» **Exercise instructions**
Present the text of every row below as a numbered list, omitting any blank lines.

_ _ _ _ _ _ _

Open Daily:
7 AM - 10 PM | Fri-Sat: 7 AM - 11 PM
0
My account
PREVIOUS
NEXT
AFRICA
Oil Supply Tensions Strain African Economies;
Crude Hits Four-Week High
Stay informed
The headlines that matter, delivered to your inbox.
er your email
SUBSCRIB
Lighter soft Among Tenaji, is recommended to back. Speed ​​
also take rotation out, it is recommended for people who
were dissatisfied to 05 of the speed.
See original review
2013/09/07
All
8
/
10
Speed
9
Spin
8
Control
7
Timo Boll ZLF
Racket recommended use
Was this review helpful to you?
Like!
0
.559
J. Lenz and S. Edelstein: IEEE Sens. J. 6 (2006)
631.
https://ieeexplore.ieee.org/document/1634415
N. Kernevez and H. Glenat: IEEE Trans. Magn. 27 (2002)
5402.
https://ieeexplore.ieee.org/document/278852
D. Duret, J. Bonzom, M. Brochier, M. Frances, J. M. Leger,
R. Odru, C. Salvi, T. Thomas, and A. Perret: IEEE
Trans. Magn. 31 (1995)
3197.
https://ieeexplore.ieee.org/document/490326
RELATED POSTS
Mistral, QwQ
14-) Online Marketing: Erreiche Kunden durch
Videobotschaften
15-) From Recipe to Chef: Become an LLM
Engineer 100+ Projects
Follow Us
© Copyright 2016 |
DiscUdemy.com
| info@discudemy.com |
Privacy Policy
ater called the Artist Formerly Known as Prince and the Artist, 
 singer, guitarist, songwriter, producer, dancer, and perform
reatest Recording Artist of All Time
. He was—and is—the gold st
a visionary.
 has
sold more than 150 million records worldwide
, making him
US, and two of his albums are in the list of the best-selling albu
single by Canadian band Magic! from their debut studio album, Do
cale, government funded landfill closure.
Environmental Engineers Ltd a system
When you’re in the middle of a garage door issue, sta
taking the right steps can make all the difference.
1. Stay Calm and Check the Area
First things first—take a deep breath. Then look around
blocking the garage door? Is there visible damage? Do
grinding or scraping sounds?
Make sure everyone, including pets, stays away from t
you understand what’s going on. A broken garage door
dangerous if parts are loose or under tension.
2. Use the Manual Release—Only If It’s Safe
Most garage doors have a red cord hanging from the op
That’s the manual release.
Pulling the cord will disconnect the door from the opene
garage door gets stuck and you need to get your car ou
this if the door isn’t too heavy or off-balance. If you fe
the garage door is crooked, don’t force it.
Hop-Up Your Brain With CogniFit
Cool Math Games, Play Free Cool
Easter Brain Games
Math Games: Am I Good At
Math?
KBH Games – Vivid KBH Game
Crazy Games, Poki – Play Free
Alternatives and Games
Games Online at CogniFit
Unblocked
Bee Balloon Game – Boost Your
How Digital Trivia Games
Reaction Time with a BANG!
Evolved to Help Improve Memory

_ _ _ _ _ _ _

» **Answer to this problem**
1. Open Daily:
2. 7 AM - 10 PM | Fri-Sat: 7 AM - 11 PM
3. 0
4. My account
5. PREVIOUS
6. NEXT
7. AFRICA
8. Oil Supply Tensions Strain African Economies;
9. Crude Hits Four-Week High
10. Stay informed
11. The headlines that matter, delivered to your inbox.
12. er your email
13. SUBSCRIB
14. Lighter soft Among Tenaji, is recommended to back. Speed ​​
15. also take rotation out, it is recommended for people who
16. were dissatisfied to 05 of the speed.
17. See original review
18. 2013/09/07
19. All
20. 8
21. /
22. 10
23. Speed
24. 9
25. Spin
26. 8
27. Control
28. 7
29. Timo Boll ZLF
30. Racket recommended use
31. Was this review helpful to you?
32. Like!
33. 0
34. .559
35. J. Lenz and S. Edelstein: IEEE Sens. J. 6 (2006)
36. 631.
37. https://ieeexplore.ieee.org/document/1634415
38. N. Kernevez and H. Glenat: IEEE Trans. Magn. 27 (2002)
39. 5402.
40. https://ieeexplore.ieee.org/document/278852
41. D. Duret, J. Bonzom, M. Brochier, M. Frances, J. M. Leger,
42. R. Odru, C. Salvi, T. Thomas, and A. Perret: IEEE
43. Trans. Magn. 31 (1995)
44. 3197.
45. https://ieeexplore.ieee.org/document/490326
46. RELATED POSTS
47. Mistral, QwQ
48. 14-) Online Marketing: Erreiche Kunden durch
49. Videobotschaften
50. 15-) From Recipe to Chef: Become an LLM
51. Engineer 100+ Projects
52. Follow Us
53. © Copyright 2016 |
54. DiscUdemy.com
55. | info@discudemy.com |
56. Privacy Policy
57. ater called the Artist Formerly Known as Prince and the Artist, 
58.  singer, guitarist, songwriter, producer, dancer, and perform
59. reatest Recording Artist of All Time
60. . He was—and is—the gold st
61. a visionary.
62.  has
63. sold more than 150 million records worldwide
64. , making him
65. US, and two of his albums are in the list of the best-selling albu
66. single by Canadian band Magic! from their debut studio album, Do
67. cale, government funded landfill closure.
68. Environmental Engineers Ltd a system
69. When you’re in the middle of a garage door issue, sta
70. taking the right steps can make all the difference.
71. 1. Stay Calm and Check the Area
72. First things first—take a deep breath. Then look around
73. blocking the garage door? Is there visible damage? Do
74. grinding or scraping sounds?
75. Make sure everyone, including pets, stays away from t
76. you understand what’s going on. A broken garage door
77. dangerous if parts are loose or under tension.
78. 2. Use the Manual Release—Only If It’s Safe
79. Most garage doors have a red cord hanging from the op
80. That’s the manual release.
81. Pulling the cord will disconnect the door from the opene
82. garage door gets stuck and you need to get your car ou
83. this if the door isn’t too heavy or off-balance. If you fe
84. the garage door is crooked, don’t force it.
85. Hop-Up Your Brain With CogniFit
86. Cool Math Games, Play Free Cool
87. Easter Brain Games
88. Math Games: Am I Good At
89. Math?
90. KBH Games – Vivid KBH Game
91. Crazy Games, Poki – Play Free
92. Alternatives and Games
93. Games Online at CogniFit
94. Unblocked
95. Bee Balloon Game – Boost Your
96. How Digital Trivia Games
97. Reaction Time with a BANG!
98. Evolved to Help Improve Memory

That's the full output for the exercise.